Un troisième ordre d’évidences m’a sauté aux yeux dimanche soir, devant le couple assez extraordinaire formé par Christian avec Cyrano, dont je mentionnais un peu vite le « généreux stratagème ». À la réflexion, peut-on parler vraiment de générosité pour qualifier une proposition nullement désintéressée, et qui conduira le cadet à la mort ? Car Cyrano n’a pas plus tôt décidé d’être l’esprit ou la langue de Christian qu’il exagère, allant au siège d’Arras jusqu’à écrire à Roxane deux lettres par jour, et provoquant ainsi son arrivée parmi les combattants ! Suffoqué par l’ampleur de l’imposture, ou du détournement, Christian se révolte rageusement et nous assistons derechef à un duel, celui sans espoir de l’homme à qui on a volé son âme (qui voltige dans l’amas des lettres tirées du carrosse) qu’il réclame à son rival, dont l’habileté ou la supériorité triomphent. Nous avions oublié que ces deux hommes sont de fait rivaux, jaloux l’un de l’autre pour des raisons bien différentes, et que leur passion pour la même femme débouche sur une lutte à mort. Cette intrigue autrement dit conduit à une situation girardienne, et je ne sais si mon ami Benoît Chantre, grand connaisseur de feu René Girard, a songé à inscrire une projection de Cyrano au programme du ciné-club qu’il anime à Paris chaque mois, sur des films construits autour d’une rivalité mimétique. Cette pièce en offre un exemple de choix, avec sa médiation croisée (Christian jaloux de l’esprit de Cyrano autant que celui-ci de la beauté de Christian), et je me chargerais volontiers, cher Benoît, de sa présentation.
René Girard
Un dernier motif d’intérêt, et de grande émotion, tient enfin il me semble à ceci que cette pièce sait comment finir. Cyrano ne pouvant toujours l’emporter, sa mort était programmée et nous devions y assister, mais reconnaissons que Rostand l’amène de main de maître, et fait du dernier tableau quelque chose d’admirable.

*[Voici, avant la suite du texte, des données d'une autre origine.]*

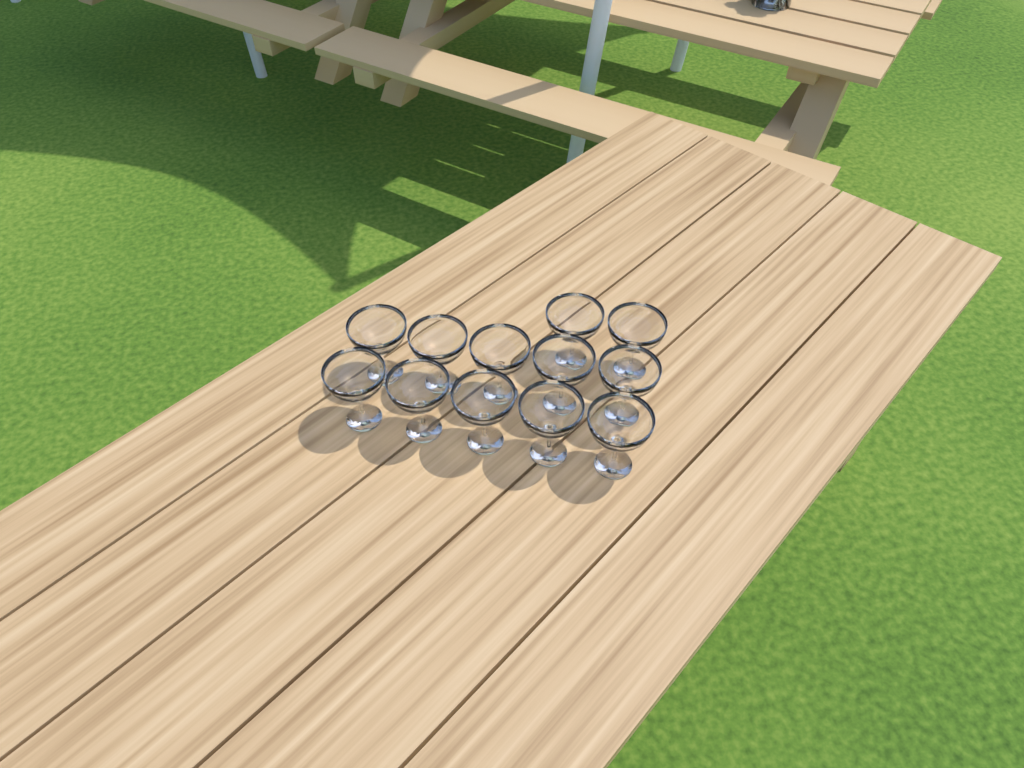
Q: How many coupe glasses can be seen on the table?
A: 12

Il n’est pas si fréquent de voir mourir le héros en scène, de façon physique, palpable je veux dire. Ici, dans la progression du bandage, d’abord camouflé par le grand feutre tandis qu’il lit ou plutôt se remémore sa lettre, puis des derniers vers proférés sur un ton de bravache halluciné face à la lune, nous voyons la mort au travail dans le visage d’un Vuillermoz qui a encore maigri, aux yeux brillants d’un désespoir et d’un triomphe mêlés : il aura su déclarer pour finir son amour, il ne l’aura certes pas agi ni consommé, sa cour à Roxane est demeurée toute courtoise, tellement plus belle peut-être ainsi ?
Ce crépusculaire acte V nous enseigne la beauté des rêves inaboutis, l’énergique sublimation trouvée par un caractère chimérique qui sut avec quel panache se fendre, se battre, divaguer peut-être, jusqu’à s’étendre ainsi au bord de la rampe, posture finale du héros touché, couché que je ne peux comparer qu’au « Torero mort » peint par Manet, roulant lui aussi jusqu’au bord du tableau.
Non, Cyrano n’est pas une pochade mais une œuvre de culture, profondément mûrie. Qu’elle soit sortie (comment, en combien de temps ?) du cerveau d’un homme de vingt-neuf ans ne laisse pas d’étonner.